## Exercise
Rewrite every line of the data below as a numbered list, skipping blank lines and leaving out the pictures.

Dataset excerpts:
________
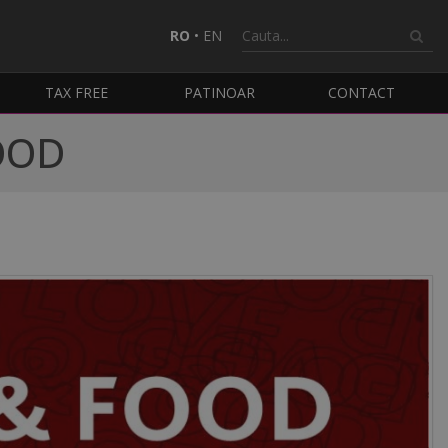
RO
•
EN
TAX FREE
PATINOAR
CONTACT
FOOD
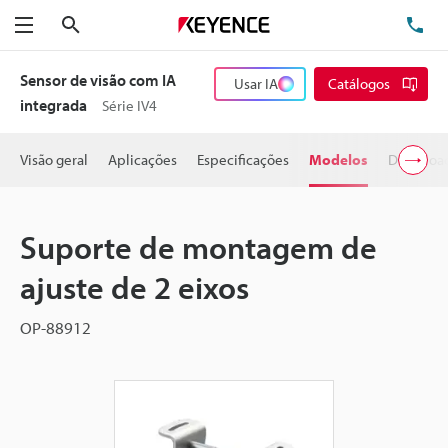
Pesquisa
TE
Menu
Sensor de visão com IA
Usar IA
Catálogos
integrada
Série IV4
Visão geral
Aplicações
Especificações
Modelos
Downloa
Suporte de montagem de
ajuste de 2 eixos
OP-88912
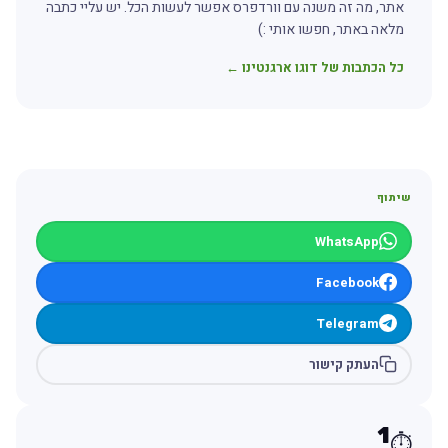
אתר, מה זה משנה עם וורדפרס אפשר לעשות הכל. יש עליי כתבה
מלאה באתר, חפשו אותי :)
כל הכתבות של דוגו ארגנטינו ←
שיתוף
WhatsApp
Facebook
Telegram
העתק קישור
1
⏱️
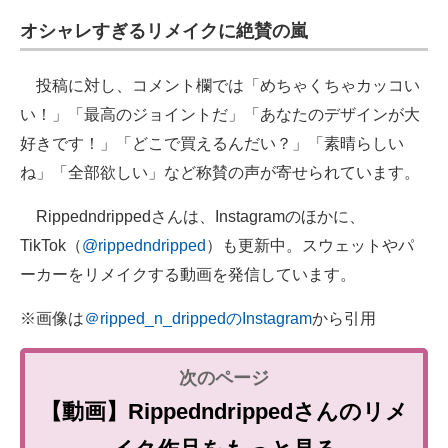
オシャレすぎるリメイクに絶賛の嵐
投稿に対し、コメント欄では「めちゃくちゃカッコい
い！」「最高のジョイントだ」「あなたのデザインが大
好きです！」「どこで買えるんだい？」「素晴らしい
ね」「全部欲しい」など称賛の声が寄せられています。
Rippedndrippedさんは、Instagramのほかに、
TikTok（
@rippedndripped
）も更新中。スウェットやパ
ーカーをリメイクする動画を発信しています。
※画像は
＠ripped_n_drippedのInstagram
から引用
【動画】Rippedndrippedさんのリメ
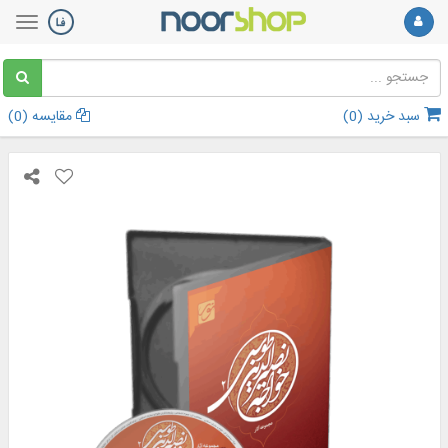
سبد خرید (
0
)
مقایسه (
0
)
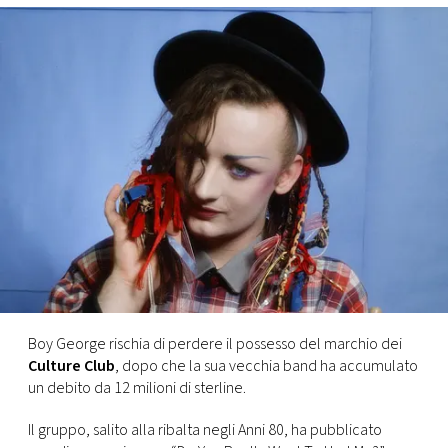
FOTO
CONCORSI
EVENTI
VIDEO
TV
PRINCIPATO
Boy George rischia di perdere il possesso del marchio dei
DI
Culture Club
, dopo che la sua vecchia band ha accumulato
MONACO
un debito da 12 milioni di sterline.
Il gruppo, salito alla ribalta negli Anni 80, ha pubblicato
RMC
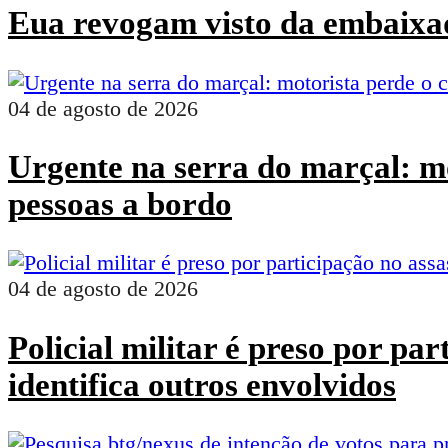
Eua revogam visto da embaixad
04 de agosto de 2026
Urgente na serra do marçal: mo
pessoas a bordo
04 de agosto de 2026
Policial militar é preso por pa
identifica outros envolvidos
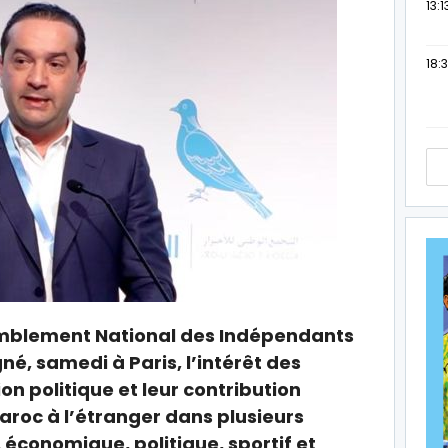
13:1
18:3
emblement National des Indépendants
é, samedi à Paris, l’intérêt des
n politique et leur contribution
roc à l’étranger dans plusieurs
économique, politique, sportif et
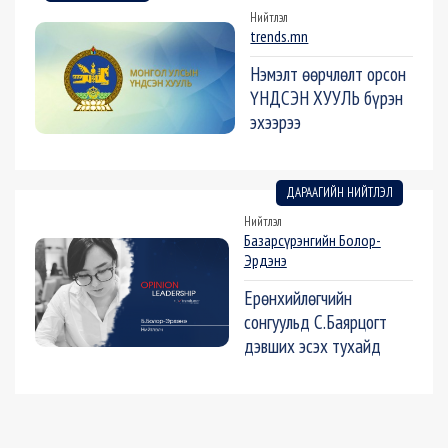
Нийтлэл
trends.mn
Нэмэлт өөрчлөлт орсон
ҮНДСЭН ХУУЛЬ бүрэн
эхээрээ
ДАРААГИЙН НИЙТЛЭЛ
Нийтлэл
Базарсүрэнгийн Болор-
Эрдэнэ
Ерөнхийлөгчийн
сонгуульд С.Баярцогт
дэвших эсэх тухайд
________
## Task output
1. RO
2. •
3. EN
4. TAX FREE
5. PATINOAR
6. CONTACT
7. FOOD
8. Pesquisa
9. TE
10. Menu
11. Sensor de visão com IA
12. Usar IA
13. Catálogos
14. integrada
15. Série IV4
16. Visão geral
17. Aplicações
18. Especificações
19. Modelos
20. Downloa
21. Suporte de montagem de
22. ajuste de 2 eixos
23. OP-88912
24. אתר, מה זה משנה עם וורדפרס אפשר לעשות הכל. יש עליי כתבה
25. מלאה באתר, חפשו אותי :)
26. כל הכתבות של דוגו ארגנטינו ←
27. שיתוף
28. WhatsApp
29. Facebook
30. Telegram
31. העתק קישור
32. 1
33. ⏱️
34. オシャレすぎるリメイクに絶賛の嵐
35. 投稿に対し、コメント欄では「めちゃくちゃカッコい
36. い！」「最高のジョイントだ」「あなたのデザインが大
37. 好きです！」「どこで買えるんだい？」「素晴らしい
38. ね」「全部欲しい」など称賛の声が寄せられています。
39. Rippedndrippedさんは、Instagramのほかに、
40. TikTok（
41. @rippedndripped
42. ）も更新中。スウェットやパ
43. ーカーをリメイクする動画を発信しています。
44. ※画像は
45. ＠ripped_n_drippedのInstagram
46. から引用
47. 【動画】Rippedndrippedさんのリメ
48. سبد خرید (
49. 0
50. )
51. مقایسه (
52. 0
53. )
54. FOTO
55. CONCORSI
56. EVENTI
57. VIDEO
58. TV
59. PRINCIPATO
60. Boy George rischia di perdere il possesso del marchio dei
61. DI
62. Culture Club
63. , dopo che la sua vecchia band ha accumulato
64. MONACO
65. un debito da 12 milioni di sterline.
66. Il gruppo, salito alla ribalta negli Anni 80, ha pubblicato
67. RMC
68. Eua revogam visto da embaixad
69. 04 de agosto de 2026
70. Urgente na serra do marçal: mo
71. pessoas a bordo
72. 04 de agosto de 2026
73. Policial militar é preso por pa
74. identifica outros envolvidos
75. 13:1
76. 18:3
77. emblement National des Indépendants
78. é, samedi à Paris, l’intérêt des
79. n politique et leur contribution
80. roc à l’étranger dans plusieurs
81. économique, politique, sportif et
82. Нийтлэл
83. trends.mn
84. Нэмэлт өөрчлөлт орсон
85. ҮНДСЭН ХУУЛЬ бүрэн
86. эхээрээ
87. ДАРААГИЙН НИЙТЛЭЛ
88. Нийтлэл
89. Базарсүрэнгийн Болор-
90. Эрдэнэ
91. Ерөнхийлөгчийн
92. сонгуульд С.Баярцогт
93. дэвших эсэх тухайд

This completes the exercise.